Monday, 21 March 2011

North Area Committee and public meeting dates

Residents will have the chance to discuss plans for Arbury Court and Milton Road libraries at a city council meeting this week.

Cambridge City Council's North Area Committee will be talking about the plans, which are being developed by Cambridgeshire County Council, at its meeting on Thursday, 24 March at Manor Community College. The debate is part of the meeting's 'community forum', meaning residents will have the chance to add their voices to the debate. The main meeting is due to start at 7.30pm.

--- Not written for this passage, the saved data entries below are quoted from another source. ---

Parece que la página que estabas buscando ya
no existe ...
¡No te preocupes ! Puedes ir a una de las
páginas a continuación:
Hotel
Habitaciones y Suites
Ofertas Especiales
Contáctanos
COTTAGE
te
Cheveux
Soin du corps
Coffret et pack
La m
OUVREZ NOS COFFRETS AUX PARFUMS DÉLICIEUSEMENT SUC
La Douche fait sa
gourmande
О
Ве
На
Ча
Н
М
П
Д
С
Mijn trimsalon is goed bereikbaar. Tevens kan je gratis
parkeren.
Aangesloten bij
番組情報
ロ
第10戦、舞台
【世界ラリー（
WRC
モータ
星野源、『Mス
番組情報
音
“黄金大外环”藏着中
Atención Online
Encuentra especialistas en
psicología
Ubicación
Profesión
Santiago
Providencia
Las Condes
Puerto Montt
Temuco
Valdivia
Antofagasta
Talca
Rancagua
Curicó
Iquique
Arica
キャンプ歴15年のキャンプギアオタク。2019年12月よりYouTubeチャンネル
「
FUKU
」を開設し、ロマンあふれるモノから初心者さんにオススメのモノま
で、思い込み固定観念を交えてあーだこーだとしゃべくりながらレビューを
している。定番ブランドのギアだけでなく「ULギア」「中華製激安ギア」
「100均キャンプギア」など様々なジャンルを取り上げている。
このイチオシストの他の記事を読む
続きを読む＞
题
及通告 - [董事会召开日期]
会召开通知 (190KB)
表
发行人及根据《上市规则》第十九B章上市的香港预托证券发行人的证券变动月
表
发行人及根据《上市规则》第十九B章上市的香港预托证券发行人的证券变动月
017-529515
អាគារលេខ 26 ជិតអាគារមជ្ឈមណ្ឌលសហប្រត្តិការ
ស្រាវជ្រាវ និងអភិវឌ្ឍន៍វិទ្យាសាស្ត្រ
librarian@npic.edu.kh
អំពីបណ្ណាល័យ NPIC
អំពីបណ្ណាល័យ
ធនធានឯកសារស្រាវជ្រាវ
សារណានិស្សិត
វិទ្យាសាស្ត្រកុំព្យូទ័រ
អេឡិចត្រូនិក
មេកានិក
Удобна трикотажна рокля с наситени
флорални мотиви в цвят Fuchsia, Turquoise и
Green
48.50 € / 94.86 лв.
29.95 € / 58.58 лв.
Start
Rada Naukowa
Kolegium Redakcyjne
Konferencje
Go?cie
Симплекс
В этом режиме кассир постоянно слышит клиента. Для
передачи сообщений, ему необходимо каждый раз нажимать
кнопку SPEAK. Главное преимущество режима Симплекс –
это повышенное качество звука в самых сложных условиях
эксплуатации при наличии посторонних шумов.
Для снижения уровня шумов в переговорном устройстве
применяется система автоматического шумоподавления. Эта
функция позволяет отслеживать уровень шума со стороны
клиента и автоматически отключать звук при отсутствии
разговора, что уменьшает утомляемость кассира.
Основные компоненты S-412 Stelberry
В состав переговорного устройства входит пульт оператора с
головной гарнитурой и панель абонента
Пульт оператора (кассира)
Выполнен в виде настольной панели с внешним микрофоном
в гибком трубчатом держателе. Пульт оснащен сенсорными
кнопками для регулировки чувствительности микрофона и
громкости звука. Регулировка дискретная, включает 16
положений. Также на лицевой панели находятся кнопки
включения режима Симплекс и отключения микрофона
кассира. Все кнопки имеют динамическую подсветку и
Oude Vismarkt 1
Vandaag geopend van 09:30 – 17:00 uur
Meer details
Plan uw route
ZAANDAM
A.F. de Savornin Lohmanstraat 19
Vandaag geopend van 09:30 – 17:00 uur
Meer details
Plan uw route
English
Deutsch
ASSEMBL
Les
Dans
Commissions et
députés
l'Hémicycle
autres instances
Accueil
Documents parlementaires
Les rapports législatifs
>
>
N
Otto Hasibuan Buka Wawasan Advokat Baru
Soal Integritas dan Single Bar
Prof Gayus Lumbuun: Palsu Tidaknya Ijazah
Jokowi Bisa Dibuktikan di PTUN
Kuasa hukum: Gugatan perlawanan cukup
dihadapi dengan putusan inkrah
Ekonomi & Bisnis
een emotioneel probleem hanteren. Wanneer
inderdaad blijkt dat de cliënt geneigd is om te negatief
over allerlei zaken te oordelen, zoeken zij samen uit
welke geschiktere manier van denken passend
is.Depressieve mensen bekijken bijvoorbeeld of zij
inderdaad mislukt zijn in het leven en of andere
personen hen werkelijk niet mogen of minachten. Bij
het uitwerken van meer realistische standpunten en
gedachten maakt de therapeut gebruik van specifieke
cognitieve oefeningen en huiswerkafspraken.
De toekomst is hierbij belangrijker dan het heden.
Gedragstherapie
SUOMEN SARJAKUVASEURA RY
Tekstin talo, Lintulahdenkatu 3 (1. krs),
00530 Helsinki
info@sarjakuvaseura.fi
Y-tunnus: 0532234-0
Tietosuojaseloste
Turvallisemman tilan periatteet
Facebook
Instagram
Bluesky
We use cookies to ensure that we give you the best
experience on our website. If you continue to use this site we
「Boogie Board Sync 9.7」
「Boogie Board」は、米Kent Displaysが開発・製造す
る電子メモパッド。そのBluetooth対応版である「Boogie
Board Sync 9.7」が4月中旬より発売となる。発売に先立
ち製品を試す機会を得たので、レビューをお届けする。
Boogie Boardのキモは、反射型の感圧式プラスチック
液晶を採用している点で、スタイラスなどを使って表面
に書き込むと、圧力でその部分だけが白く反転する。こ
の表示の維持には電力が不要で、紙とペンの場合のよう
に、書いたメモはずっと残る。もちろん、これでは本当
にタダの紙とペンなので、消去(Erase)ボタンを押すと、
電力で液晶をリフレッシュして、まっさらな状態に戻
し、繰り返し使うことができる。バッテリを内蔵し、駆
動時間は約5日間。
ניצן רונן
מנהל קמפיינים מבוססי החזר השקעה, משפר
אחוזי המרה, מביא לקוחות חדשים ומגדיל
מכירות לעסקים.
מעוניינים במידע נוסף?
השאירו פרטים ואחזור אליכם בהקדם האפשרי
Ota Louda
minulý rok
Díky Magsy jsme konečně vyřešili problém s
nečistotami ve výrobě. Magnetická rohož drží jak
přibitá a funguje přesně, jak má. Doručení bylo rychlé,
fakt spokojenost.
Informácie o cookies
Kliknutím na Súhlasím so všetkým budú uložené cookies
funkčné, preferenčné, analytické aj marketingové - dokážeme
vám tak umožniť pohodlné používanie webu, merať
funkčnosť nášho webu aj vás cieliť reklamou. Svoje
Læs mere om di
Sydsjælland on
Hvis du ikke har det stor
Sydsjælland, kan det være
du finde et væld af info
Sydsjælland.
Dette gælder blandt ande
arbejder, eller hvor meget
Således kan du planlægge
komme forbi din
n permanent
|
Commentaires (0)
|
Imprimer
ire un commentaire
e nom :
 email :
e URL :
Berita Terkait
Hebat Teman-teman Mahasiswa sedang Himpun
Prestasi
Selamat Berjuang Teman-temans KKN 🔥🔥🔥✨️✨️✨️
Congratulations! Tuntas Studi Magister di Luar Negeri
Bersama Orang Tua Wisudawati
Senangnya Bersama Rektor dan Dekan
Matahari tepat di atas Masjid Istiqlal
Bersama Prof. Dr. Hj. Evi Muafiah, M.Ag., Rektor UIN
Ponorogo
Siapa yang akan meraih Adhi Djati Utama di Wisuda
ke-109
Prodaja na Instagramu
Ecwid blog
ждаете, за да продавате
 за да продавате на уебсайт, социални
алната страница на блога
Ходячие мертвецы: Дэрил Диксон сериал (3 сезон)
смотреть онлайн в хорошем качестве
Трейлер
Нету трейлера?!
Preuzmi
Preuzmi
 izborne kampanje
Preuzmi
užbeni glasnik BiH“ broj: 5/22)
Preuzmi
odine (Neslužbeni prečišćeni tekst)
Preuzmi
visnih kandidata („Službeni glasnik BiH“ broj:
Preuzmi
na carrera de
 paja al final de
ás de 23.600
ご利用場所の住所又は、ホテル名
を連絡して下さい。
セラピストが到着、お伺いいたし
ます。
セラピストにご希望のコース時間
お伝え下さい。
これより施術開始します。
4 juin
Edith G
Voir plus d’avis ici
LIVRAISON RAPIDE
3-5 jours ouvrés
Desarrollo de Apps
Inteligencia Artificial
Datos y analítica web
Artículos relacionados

Meanwhile the county council has scheduled a series of public meetings on its proposals over the next few months, including the following dates:
  • Cambridge Central Library: Monday, 28 March, 7.30-9.30pm
  • Orchard Park Community Centre, Cambridge: Wednesday, 4 May, 7.30-9.30pm
Details of all the planned public meetings, including those to discuss the 13 libraries currently under review, are available on the council website.

Sunday, 13 March 2011

Petition to Save Cambridgeshire Libraries

A new petition has been launched to stand up for Cambridgeshire's library service. The text of the online petition reads:

"We the undersigned call upon Cambridgeshire County Council to reject proposals to close libraries or to replace the existing professional service with a reduced service run by volunteers. We believe that libraries are a vital part of the community."

If you live, work or own a business in Cambridgeshire, please sign the petition and pass the link on.

Legislation review - have your say

Is the legal protection for libraries under threat?

While people up and down the country are campaigning to protect library services, central Government has launched a review of legal duties that 'may create unnecessary burdens' on local authorities - including the duty to provide a 'comprehensive and efficient' library service. The public can comment on the review, and it's vital that we let the Government know that legal protection for libraries is essential.

Currently, the Public Libraries and Museums Act 1964 says public libraries are a statutory service. Local authorities have a duty to provide libraries and promote them, and may not charge people to use a library or to borrow books. Where changes to a library service could be illegal, the Secretary of State for Culture, Media and Sport has a duty to step in.

But this week the Government launched a review of 1,294 statutory duties placed on local government, asking the public to tell them which legal duties are 'burdensome or no longer needed'. Among the hundreds of duties under review are three relating to library provision:
  1. The duty to provide information and facilities for the inspection of library premises, stocks, records, as the Secretary of State requires (reference number DCMS_026)
  2. The duty to provide a comprehensive and efficient library service (reference number DCMS_027)
  3. Supplemental provisions as to transfers of officers, assets and liabilities (this provides, for example, continuity of employment for transferring employees) (reference number DCMS_028)
The consultation closes on April 25, and you can comment using this online survey. The survey asks you to quote the reference numbers of each duty you wish to comment on (see above for these). We'd urge people to take part in the consultation and let the Government know why libraries need to be protected.

Monday, 7 March 2011

Save Cambridgeshire Libraries campaign

While our Friends group has been campaigning for the future of Arbury Court library, people across the county have been galvanised by the library service review and are standing up for services all over Cambridgeshire. Now anyone interested in showing their support for Cambridgeshire's library service as a whole can stay up to date by joining the new Save Cambridgeshire Libraries group over on Facebook. The page also includes a report of last week's meeting at Rock Road Library in Cambridge.

Arbury's branch is just one of 25 community branches in the county - not counting hub libraries and the mobile library service that is relied on by so many in rural communities. It goes without saying that the closure of any one of those libraries would have an impact on those that remain open - and even if all libraries stay open, cuts of £3.2m mean anyone who uses the library service in the county is likely to see a change.